Records to use —
***

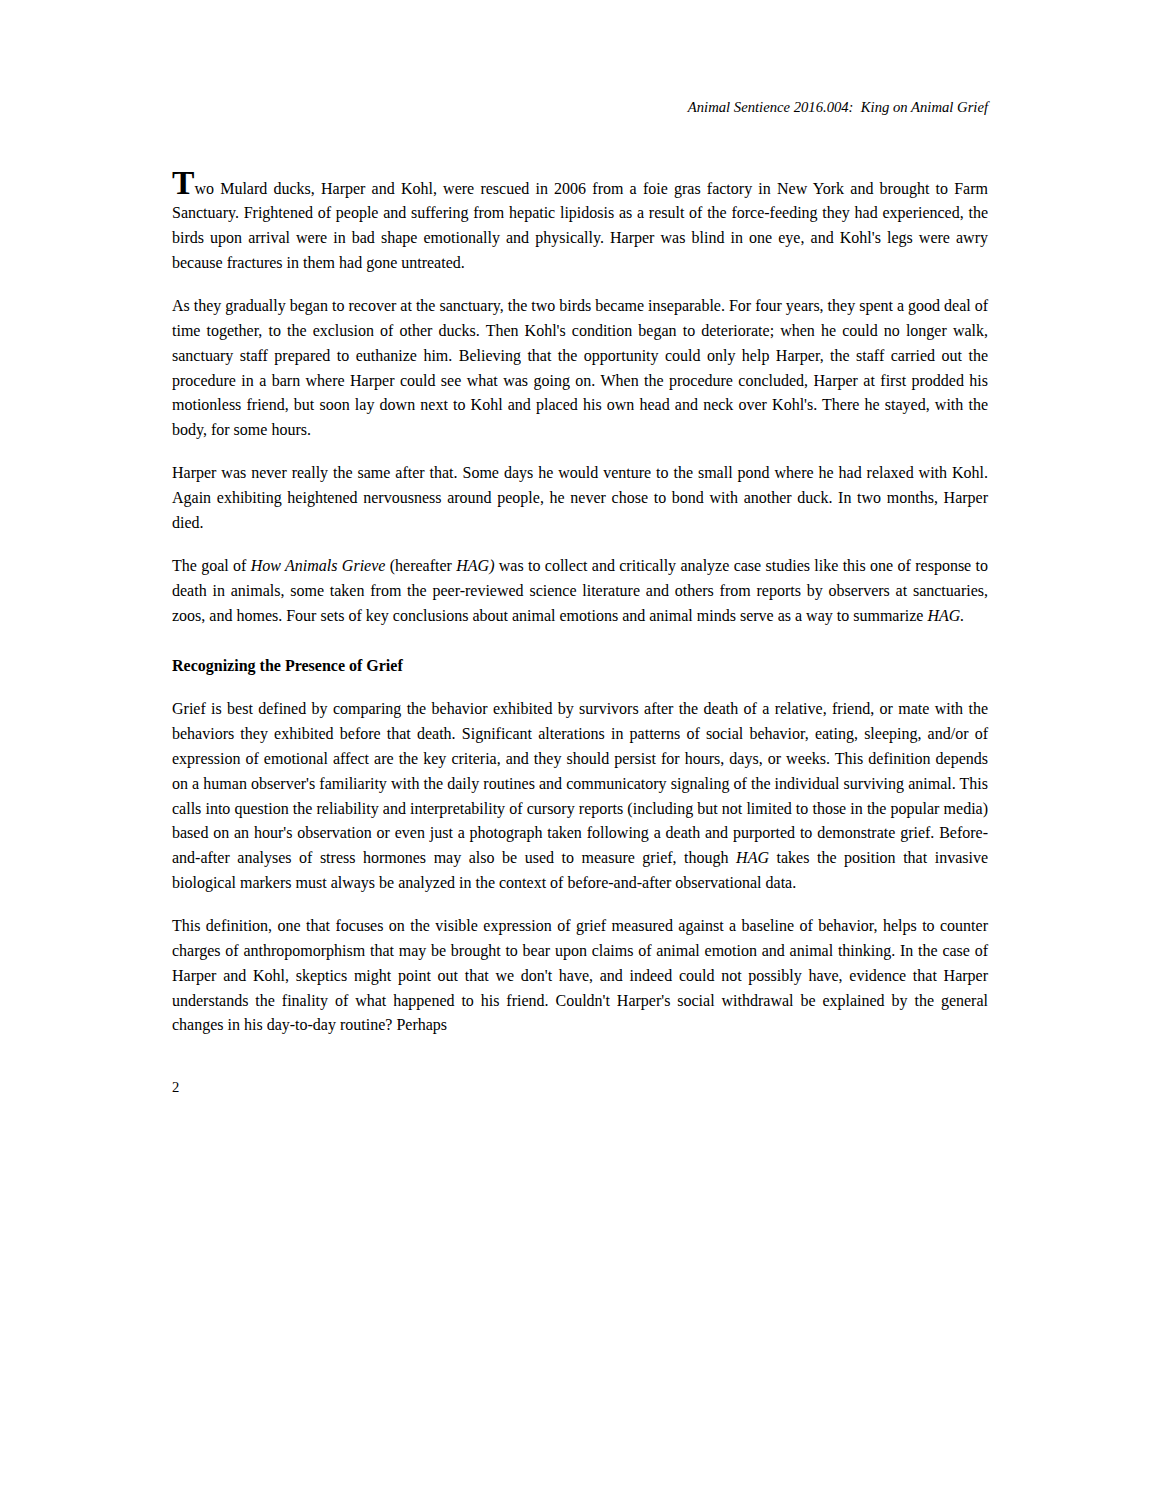Animal Sentience 2016.004: King on Animal Grief
Two Mulard ducks, Harper and Kohl, were rescued in 2006 from a foie gras factory in New York and brought to Farm Sanctuary. Frightened of people and suffering from hepatic lipidosis as a result of the force-feeding they had experienced, the birds upon arrival were in bad shape emotionally and physically. Harper was blind in one eye, and Kohl's legs were awry because fractures in them had gone untreated.
As they gradually began to recover at the sanctuary, the two birds became inseparable. For four years, they spent a good deal of time together, to the exclusion of other ducks. Then Kohl's condition began to deteriorate; when he could no longer walk, sanctuary staff prepared to euthanize him. Believing that the opportunity could only help Harper, the staff carried out the procedure in a barn where Harper could see what was going on. When the procedure concluded, Harper at first prodded his motionless friend, but soon lay down next to Kohl and placed his own head and neck over Kohl's. There he stayed, with the body, for some hours.
Harper was never really the same after that. Some days he would venture to the small pond where he had relaxed with Kohl. Again exhibiting heightened nervousness around people, he never chose to bond with another duck. In two months, Harper died.
The goal of How Animals Grieve (hereafter HAG) was to collect and critically analyze case studies like this one of response to death in animals, some taken from the peer-reviewed science literature and others from reports by observers at sanctuaries, zoos, and homes. Four sets of key conclusions about animal emotions and animal minds serve as a way to summarize HAG.
Recognizing the Presence of Grief
Grief is best defined by comparing the behavior exhibited by survivors after the death of a relative, friend, or mate with the behaviors they exhibited before that death. Significant alterations in patterns of social behavior, eating, sleeping, and/or of expression of emotional affect are the key criteria, and they should persist for hours, days, or weeks. This definition depends on a human observer's familiarity with the daily routines and communicatory signaling of the individual surviving animal. This calls into question the reliability and interpretability of cursory reports (including but not limited to those in the popular media) based on an hour's observation or even just a photograph taken following a death and purported to demonstrate grief. Before-and-after analyses of stress hormones may also be used to measure grief, though HAG takes the position that invasive biological markers must always be analyzed in the context of before-and-after observational data.
This definition, one that focuses on the visible expression of grief measured against a baseline of behavior, helps to counter charges of anthropomorphism that may be brought to bear upon claims of animal emotion and animal thinking. In the case of Harper and Kohl, skeptics might point out that we don't have, and indeed could not possibly have, evidence that Harper understands the finality of what happened to his friend. Couldn't Harper's social withdrawal be explained by the general changes in his day-to-day routine? Perhaps
2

***

Work instruction —
From the records above, repeat exactly the lines from the one with "Harper was never" through the one with "Recognizing the Presence of Grief", both included.

Solution to this task —
Harper was never really the same after that. Some days he would venture to the small pond where he had relaxed with Kohl. Again exhibiting heightened nervousness around people, he never chose to bond with another duck. In two months, Harper died.
The goal of How Animals Grieve (hereafter HAG) was to collect and critically analyze case studies like this one of response to death in animals, some taken from the peer-reviewed science literature and others from reports by observers at sanctuaries, zoos, and homes. Four sets of key conclusions about animal emotions and animal minds serve as a way to summarize HAG.
Recognizing the Presence of Grief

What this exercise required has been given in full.